However, several issues confound this interpretation. Thyroid hormone has direct and indirect effects on the expression of many genes, and it is possible that these effects may not all reverse when the PTU is discontinued. For example, the thyroid hormone levels may not have fully recovered promptly after discontinuation of PTU. These levels were not measured in the current study, but previous studies using PTU treatment in young rats suggest that some hypothyroidism may persist for weeks after drug discontinuation (8). Persistent hypothyroidism could therefore have influenced gene expression, even at 9 wk of age, i.e. 4 wk after discontinuation of PTU. However, some of the observed differences in gene expression (i.e. Igf2, Mest, and Peg3 in heart and Mest in liver) at 7 and 9 wk had not been present at 5 wk when the hypothyroidism was presumably more severe, suggesting that the observed differences at 7 and 9 wk are not simply due to incomplete recovery but rather to the prior history of hypothyroidism. An additional complicating issue is that hypothyroidism might cause impaired lactation or suckling, and thus, the observed growth inhibition may have reflected both the direct effects of thyroid hormone deficiency and the indirect effects of malnutrition. Because of these complicating issues, to confirm our hypothesis that the changes in gene expression are driven by growth, it would be important to determine whether growth inhibition caused by conditions other than hypothyroidism also delays the changes in gene expression.

For the genes not implicated in growth regulation, Igf2bp3 and Sox4, hypothyroidism generally did not slow the decline in gene expression. Thus, the findings suggest that at least some genes that regulate growth are themselves regulated by growth, whereas the decline in expression of genes not involved in growth regulation may not driven by growth but by age per se or other developmental processes.

## TASK ITEM
Carry on the passage about hypothyroidism and gene expression in young rats, starting after its last sentence.

## EXCERPTED RECORDS
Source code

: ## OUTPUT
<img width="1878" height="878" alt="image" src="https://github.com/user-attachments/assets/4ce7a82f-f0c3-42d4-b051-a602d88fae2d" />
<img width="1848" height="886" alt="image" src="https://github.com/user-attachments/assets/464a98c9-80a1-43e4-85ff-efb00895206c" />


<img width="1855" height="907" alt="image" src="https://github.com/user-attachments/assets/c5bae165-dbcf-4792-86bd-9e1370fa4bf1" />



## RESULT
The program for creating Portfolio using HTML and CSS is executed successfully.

## RESPONSE AREA
Based on these findings we propose the following model to explain the deceleration and eventual cessation of somatic growth in mammals. In late embryonic and early postnatal life, a network of growth-promoting genes is expressed at high levels. The resulting growth causes the expression of these growth-promoting genes to decline, which in turn slows the rate of growth. Eventually, the expression levels of these growth-promoting genes declines sufficiently to cause somatic growth to cease. If some external condition, such as hypothyroidism transiently restricts growth, then the slow growth will slow the decline in gene expression, thus preserving future growth capacity. After the period of growth inhibition, the expression levels of the growth-promoting genes will be higher than normal, and consequently, the growth rate will be greater than normal. Thus, the model provides an explanation for the phenomenon of catch-up growth, which is defined as a growth rate that is greater than normal for age after a period of growth inhibition (56,57). In this study, we focused on growth-promoting genes that show a decline in expression with age. However, the microarray analysis also identified a smaller number of genes that show an increase in expression with age in multiple organs. Thus, the model should be expanded to include the possibility of growth-inhibiting genes that are expressed at low levels in late embryonic and early postnatal life and then increase over time. Genes that increase in expression and those that decrease in expression may participate in the same networks.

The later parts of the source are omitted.